Last Friday, I started Oswald Spengler's Decline of the West. I expected some kind of rather linear chronology of recent events in Europe, with praise for whatever epoch or structure Spengler saw as the pinnacle of history and blame for whatever trends he saw as causes for departure from the zenith. Instead, I found first an attempt to describe a new philosophy of history. But his new philosophy apparently includes the tenet that history can't be explained, only intuited. And so he can't really explain it and instead just talks around and around it. His language reminds me of the wild, self-promoting branches in my holly. With seemingly little regard for order or traditional definitions of words and little respect for the risks of unbroken streams of abstract statements, Spengler's prose finds one idea after another bursting to the fore begging for what attention it can grab before its sudden eclipse. Here's an example, chosen completely randomly:
Systematic philosophy closes with the end of the eighteenth century. Kant put its utmost possibilities in forms both grand in themselves and -- as a rule -- final for the Western soul. He is followed, as Plato and Aristotle were followed, by a specifically megalopolitan philosophy that was not speculative but practical, irreligious, social-ethical. This philosophy . . . begins in the West with Schopenhauer, who is the first to make the Will to life ("creative life force") the centre of gravity of his thought, although the deeper tendency of his doctrine is obscured by his having, under the influence of a great tradition, maintained the obsolete distinctions of phenomena and things-in-themselves and suchlike.This passage leaves me with more questions than answers: What makes a philosophy systematic? What are its utmost possibilities? How does Spengler know the utmost possibilities of philosophy? How can Kant give the final word when philosophers such as Hegel claim to build on Kant? If Kant is the last philosopher of the earlier school and Schopenhauer the first of the new, what is Hegel? How does Goethe, who lived between Kant and Schopenhauer and whom Spengler elsewhere calls a philosopher, fit in? What is a megalopolitan philosophy? How can he categorize Plato, Aristotle, and Kant as speculative philosophers in contrast to the supposedly ethical philosophies that followed them, when each wrote books on ethics? What is the deeper tendency of Schopenhauer's doctrine? What makes a tradition great? The only thing I actually understand in the passage is the "distinctions of phenomena and things-in-themselves," and they are declared obsolete. Yet how can the tradition be obsolete while Schopenhauer maintains it?

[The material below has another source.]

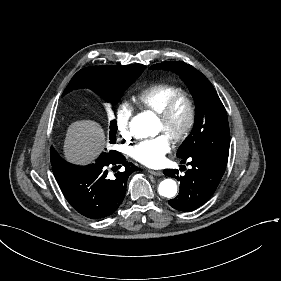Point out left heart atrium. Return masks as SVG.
<instances>
[{"label":"left heart atrium","mask_w":281,"mask_h":281,"mask_svg":"<svg viewBox=\"0 0 281 281\" xmlns=\"http://www.w3.org/2000/svg\"><path fill=\"white\" fill-rule=\"evenodd\" d=\"M170 150V142L166 135L145 140L131 149V156L137 162L156 168L165 162V155Z\"/></svg>","instance_id":"1"}]
</instances>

Despite the overwhelming effusion of abstract, unsupported statements, though, I'm enjoying the read so far. He seems to be saying that history does not proceed on a single, millennia-long path of progress, and I have no trouble agreeing. Rather, he says, the world teems with cultures that pursue a destiny, following a determined story arc told over and over again: cultures rise on a wave of creativity shaped by local relationships, then become civilized (by which he means both stultified and national or even imperial) and ebb. Every aspect of culture -- art, religion, politics, science, trade, technology, and so on -- works together to symbolize the culture. As a result of this view, Spengler's treatment races between topics and across eras. After the rather long introduction, which mentions each of the topics just listed, Spengler moves to a treatment of mathematics, which, he says, always represents a philosophy. The part of the chapter I've read so far makes reference to the Egyptian Ahmes, Pythagoras, Archimedes, Euclid, Aristarchus, Al-Khwarizmi, Descartes, Galileo, Pascal, Newton, and many others. Along the way, Spengler lights momentarily on architecture, religion, astronomy, painting, and musical instruments.
In an interesting coincidence, I just read today a passage in which Spengler talks about Euclid's dependence on natural numbers even though hypotenuses can't always be measured by them, a topic I blogged about recently. Spengler credits Euclid's view to a fear of the infinite. As with everything else in the chapter, Spengler doesn't say anywhere near enough to convince me he's right or even to suggest how I might decide whether he's right. But he sure has me thinking.
Given Spengler's firm belief in predetermined unfolding of history, I'm amazed by his slight of Hegel. But then maybe he saw Hegel as a rival claimant to his throne. Because, for all his insistence that truths are relative to culture, Spengler, like Hegel, declares himself the first to provide mankind with the right view of the universe. His book, he says, "is laden . . . with all the defects of a first attempt . . . . Nevertheless I am convinced that it contains the incontrovertible formulation of an idea which, once enunciated clearly, will (I repeat) be accepted without dispute." It's almost a self-parody. But, like Monty Python's soccer game between the ancient Greek philosophers and the modern Germans (most of which players Spengler mentions in the first thirty pages of the book), so far Decline of the West provokes thought even while it entertains.